* PROBLEM STATEMENT: Return, word for word, the lines of the data below, beginning at the line that has "Which range on" and stopping after the line that has "Where is the". Leave the pictures out of your answer.

* RECORDS FOR THIS TASK:

◆ ◆ ◆ ◆ ◆ ◆ ◆

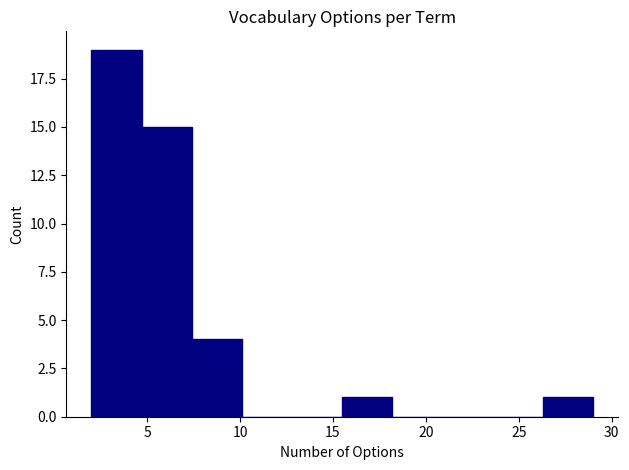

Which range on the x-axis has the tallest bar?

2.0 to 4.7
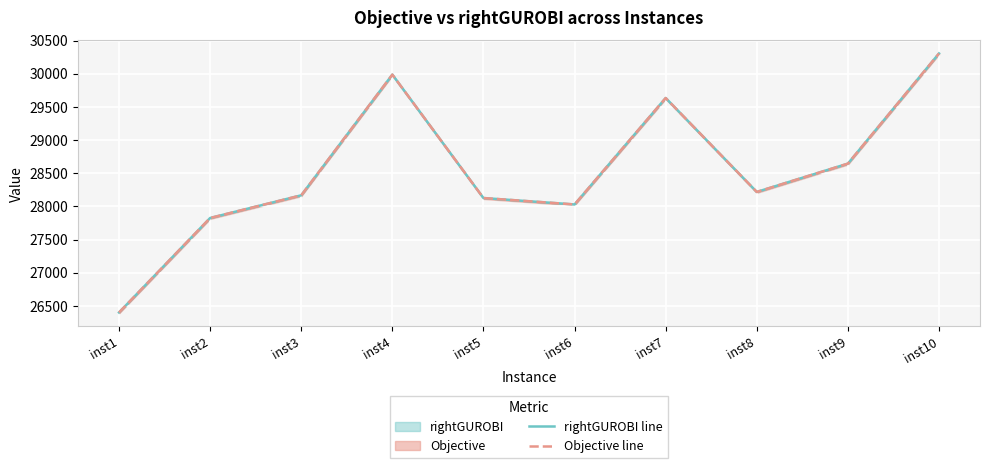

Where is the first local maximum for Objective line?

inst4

◆ ◆ ◆ ◆ ◆ ◆ ◆

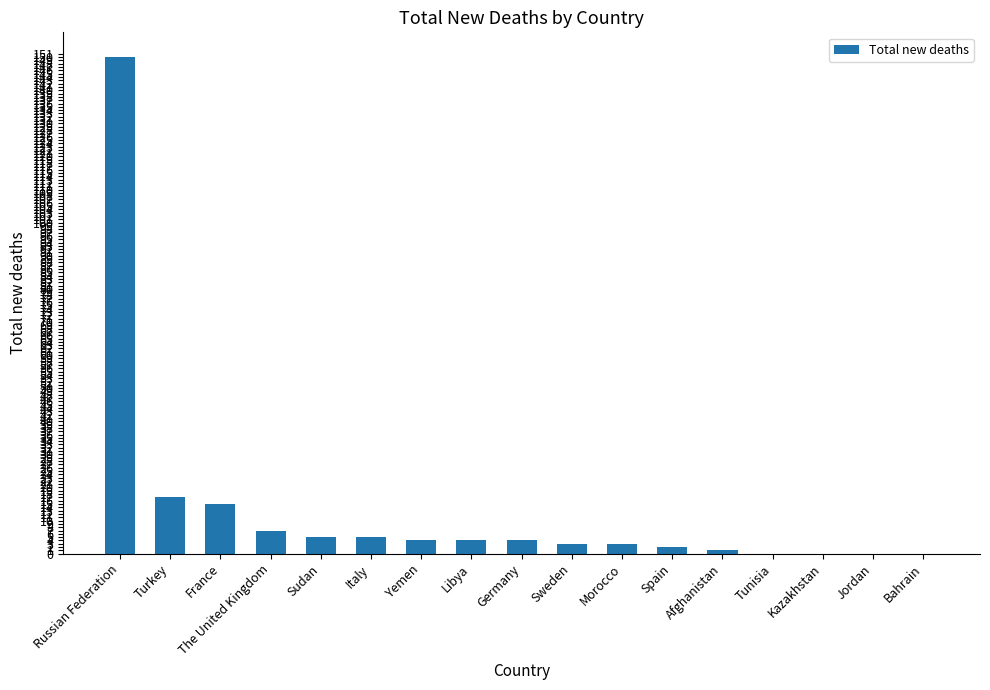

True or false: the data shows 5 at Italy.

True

◆ ◆ ◆ ◆ ◆ ◆ ◆

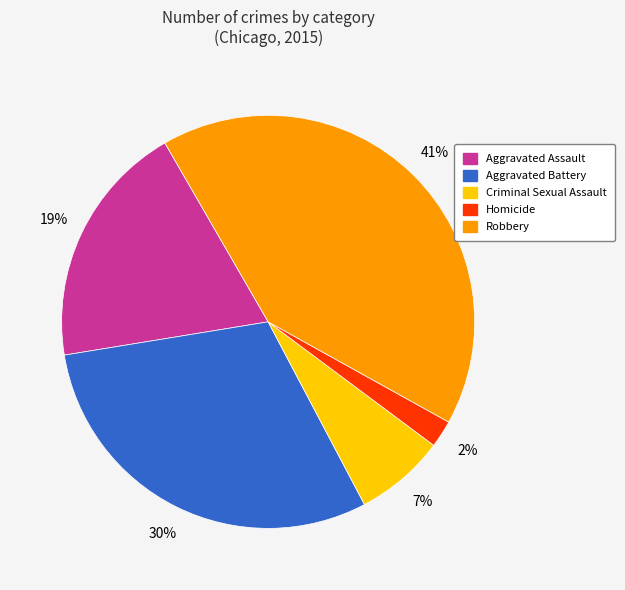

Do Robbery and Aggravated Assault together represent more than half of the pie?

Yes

◆ ◆ ◆ ◆ ◆ ◆ ◆

* RESULT FOR THIS EXERCISE:
Which range on the x-axis has the tallest bar?

2.0 to 4.7

Where is the first local maximum for Objective line?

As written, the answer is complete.